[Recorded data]
________________

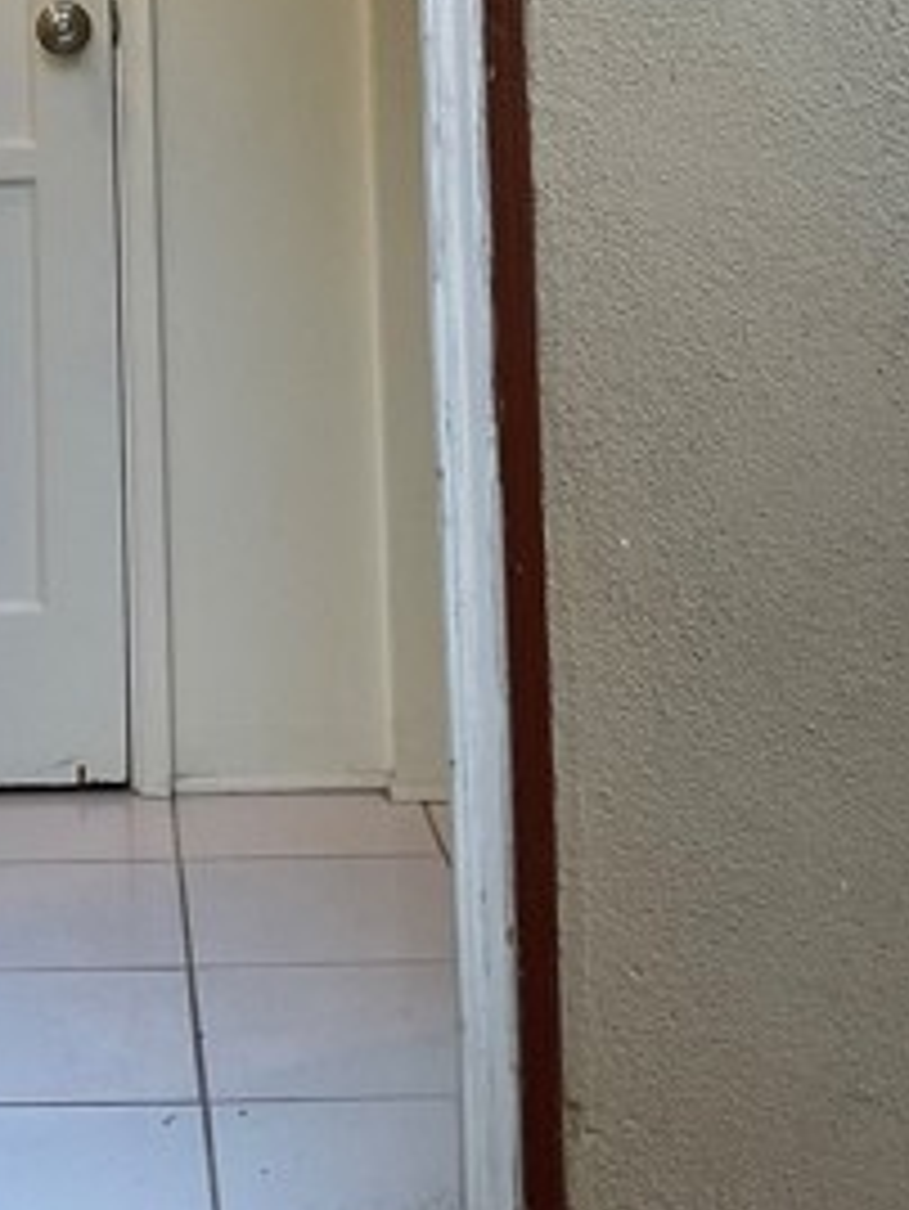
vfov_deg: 26.1
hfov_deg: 20.8
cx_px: 72
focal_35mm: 69
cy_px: -103
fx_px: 2414
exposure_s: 1/120
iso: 50
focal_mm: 3
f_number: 1.8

________________

### [What is being asked]
Each line above is to be copied exactly, and the pictures are to be dropped.

### [Expected answer]
vfov_deg: 26.1
hfov_deg: 20.8
cx_px: 72
focal_35mm: 69
cy_px: -103
fx_px: 2414
exposure_s: 1/120
iso: 50
focal_mm: 3
f_number: 1.8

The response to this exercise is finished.